By and large, the Fed, noted Kelton, focuses on one price—the overnight interest rate. Consider, though, she said, a very different policy lever—“the return of fiscal policy via Modern Monetary Theory.” MMT represents a “paradigm shift,” a “Copernican moment,” she insisted. It views the government‘s balance sheet in strikingly broader terms. When spending exceeds revenue, the government’s deficit gets credited as a surplus in the economy. Deep sixing the specter of deficit guilt frees up government to stimulate the economy and fuel social programs.

“The government’s budget is nothing like a household’s,” she advised. “It can’t go broke because it is the monopoly issuer of money and spending.” It doesn’t need to tax or borrow to spend, she said. “Taxes are for subtraction; deficits are deposits.” Kelton’s model includes tactics to deal with an overheating economy: “Inflation signals that there is too much money in the economy,” she observed. The government can tamp down the process by raising taxes and issuing bonds.

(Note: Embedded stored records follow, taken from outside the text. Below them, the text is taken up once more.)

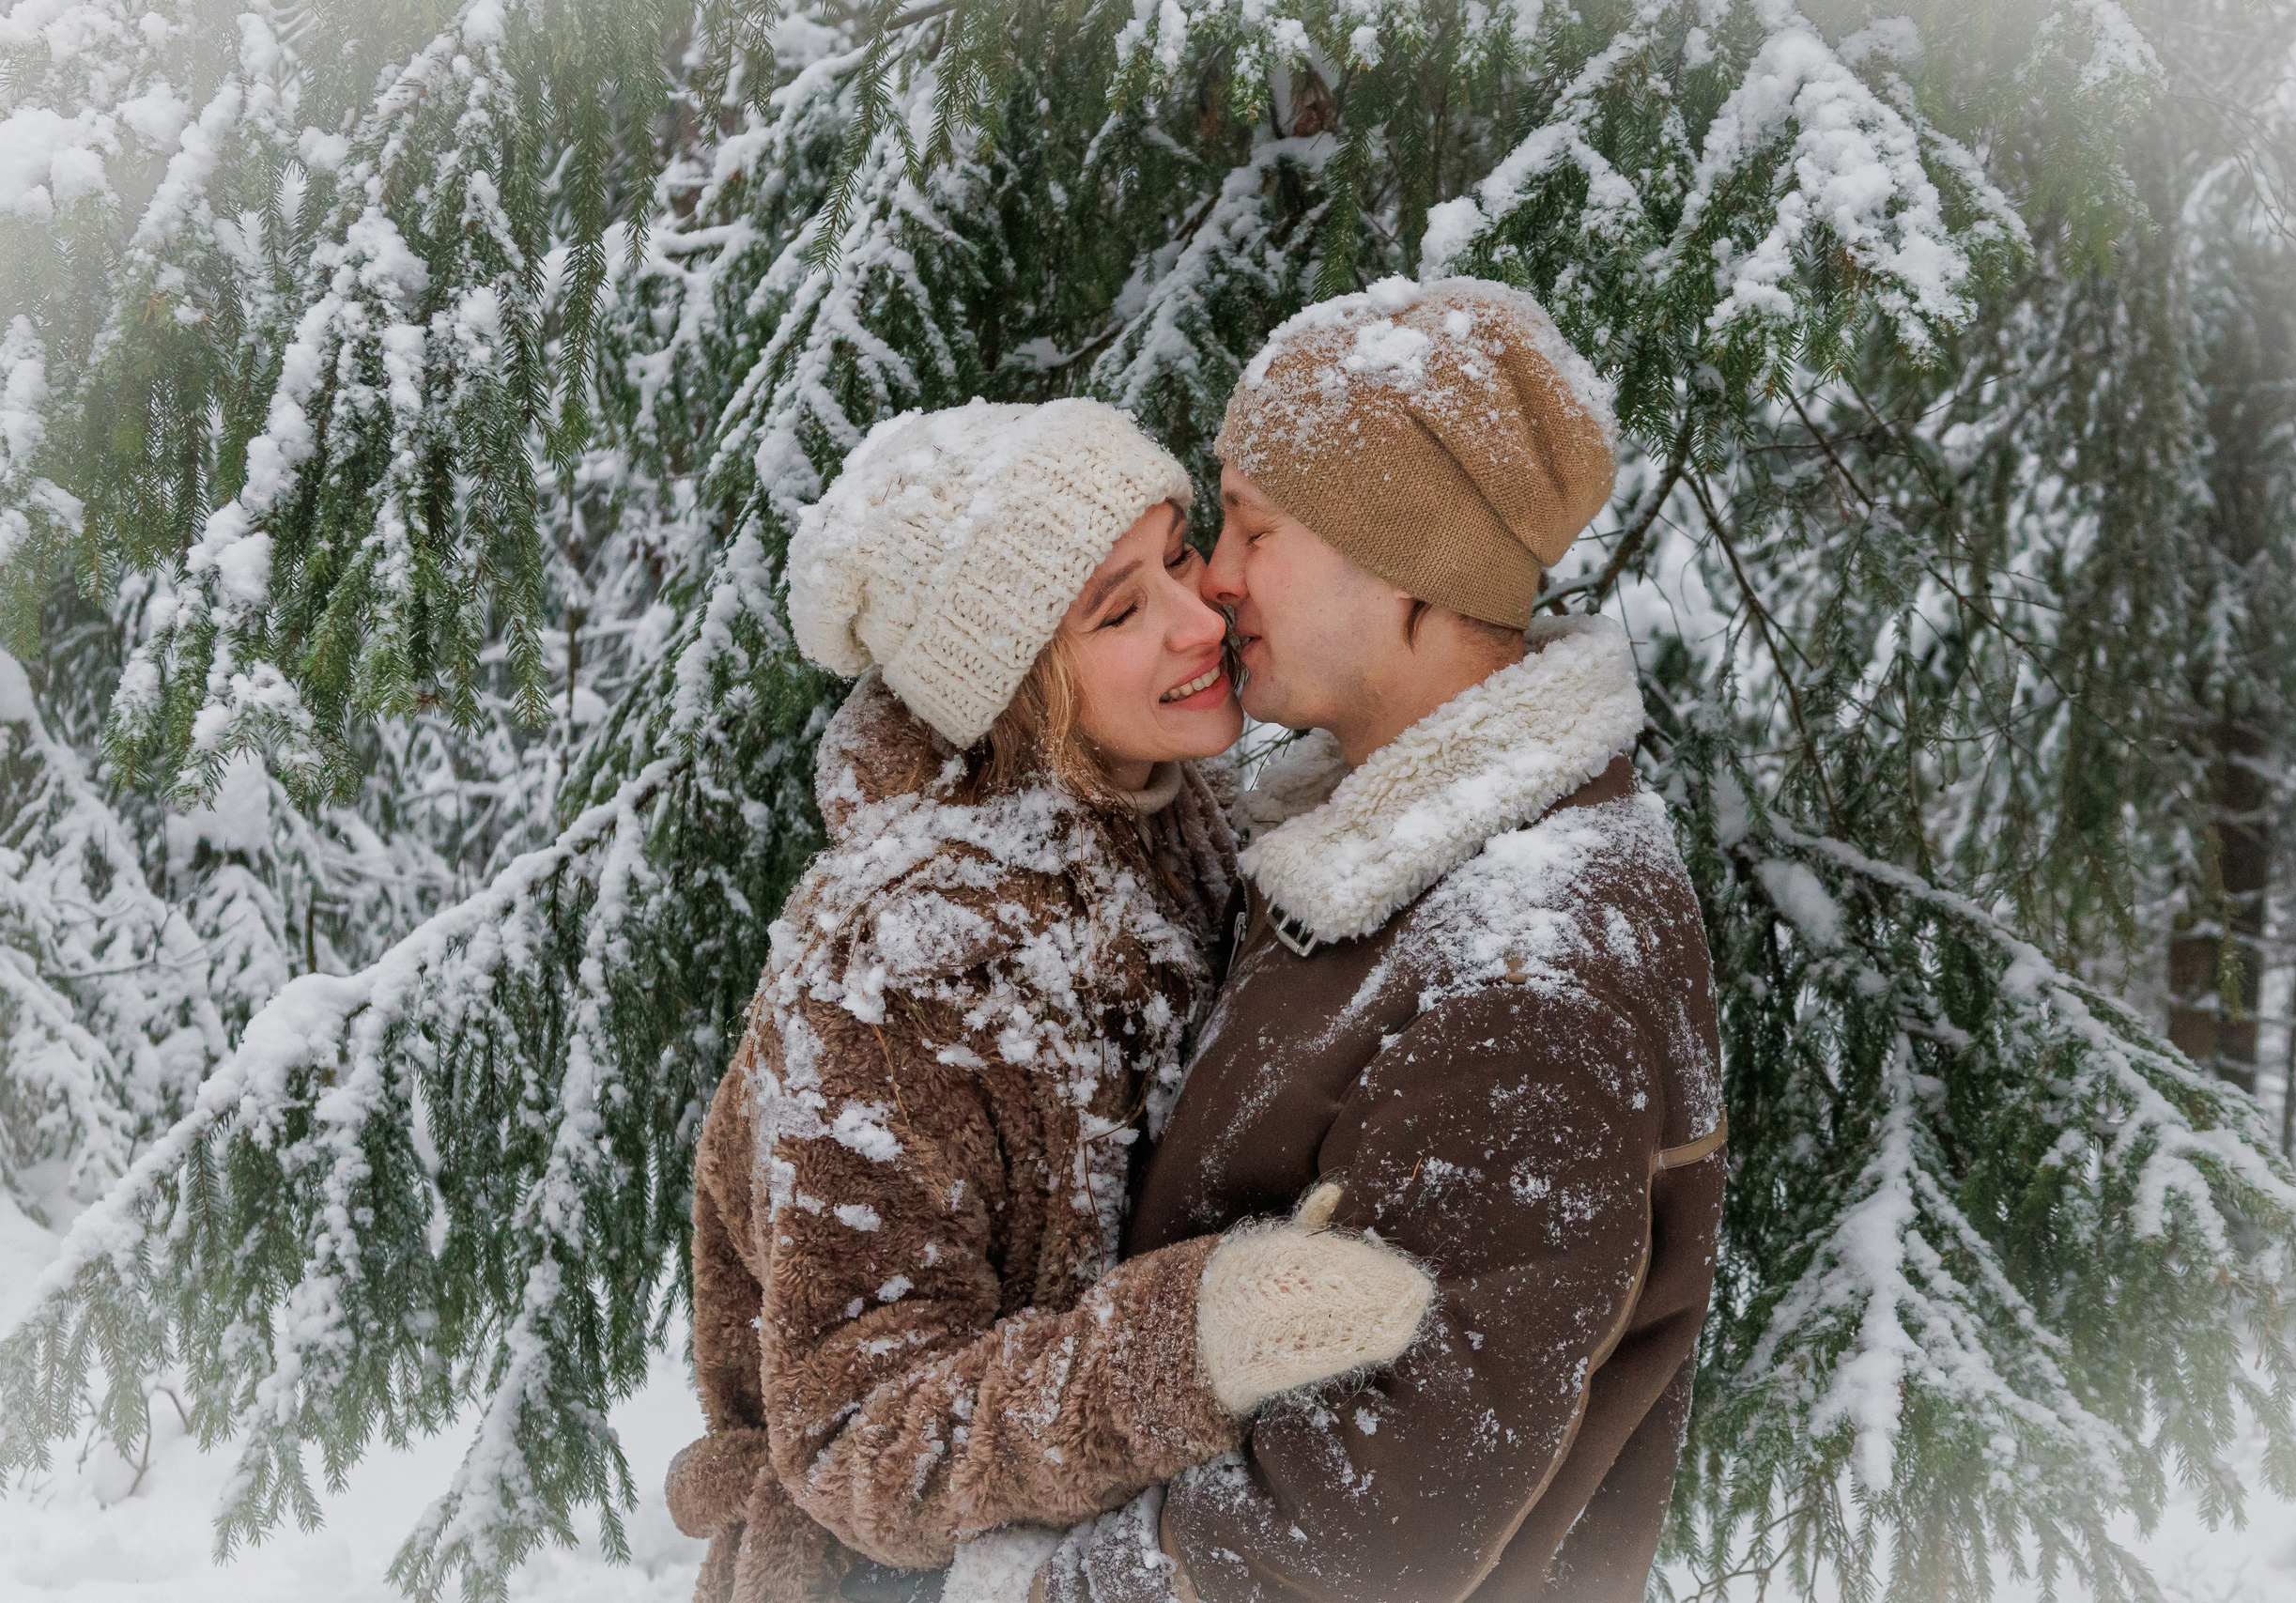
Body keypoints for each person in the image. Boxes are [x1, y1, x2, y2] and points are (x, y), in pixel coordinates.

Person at [663, 398, 1436, 1603]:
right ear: (1016, 687)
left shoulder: (1179, 819)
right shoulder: (901, 970)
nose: (1196, 622)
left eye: (1180, 554)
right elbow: (856, 1437)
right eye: (1118, 610)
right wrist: (1192, 1340)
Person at [1040, 280, 1729, 1603]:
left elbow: (1381, 1509)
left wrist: (1057, 1584)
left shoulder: (1532, 963)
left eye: (1256, 526)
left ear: (1409, 563)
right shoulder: (1374, 864)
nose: (1216, 577)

Ultimately, Kelton observed, the national debt is not a thing to worry about: “We can change the national debt clock to the U.S. dollar savings clock.”


 

Other Presentations

The conference began with a presentation on the future of work in our digital economy by MIT Sloan School Research Affiliate Irving Wladawsky-Berger. Three pillars of that economy, he noted, are the internet of things, blockchain technologies, and artificial intelligence/big data. Wladawsky-Berger explored critical questions: Will there be enough work in the future? How will human beings and machines coevolve? What will education contribute to the equation? Moving forward, governments must make job creation a priority, he said. In embracing advanced technologies, companies must carefully manage workforce transitions. Fast-changing labor markets, he added, will call for safety nets and innovative social programs.

Following Wladawsky-Berger, Mihir Desai, a professor of finance at the Harvard Business School, explored bridges between finance and the humanities. The latter, he emphasized, can cast new light on financial principals and behavior. And finance, he added, can offer “surprising insights on common aspects of our shared humanity.” Desai illustrated those synergies through examples that shed light on risk and insurance, value creation, corporate governance, leverage, bankruptcy, and other financial concepts. The wiles and unintended consequences of Mel Brooks’s The Producers offer lessons on corporate governance, he noted. Van Eyck’s Arnolfini Portrait, which depicts a prosperous husband and his pregnant wife, illustrates the merger of families, and by extension, business mergers. “The gulf between finance and the humanities is a real loss,” Desai concluded. Finance benefits from much-need humanization. And from finance, the humanities gain a “noble” set of ideas.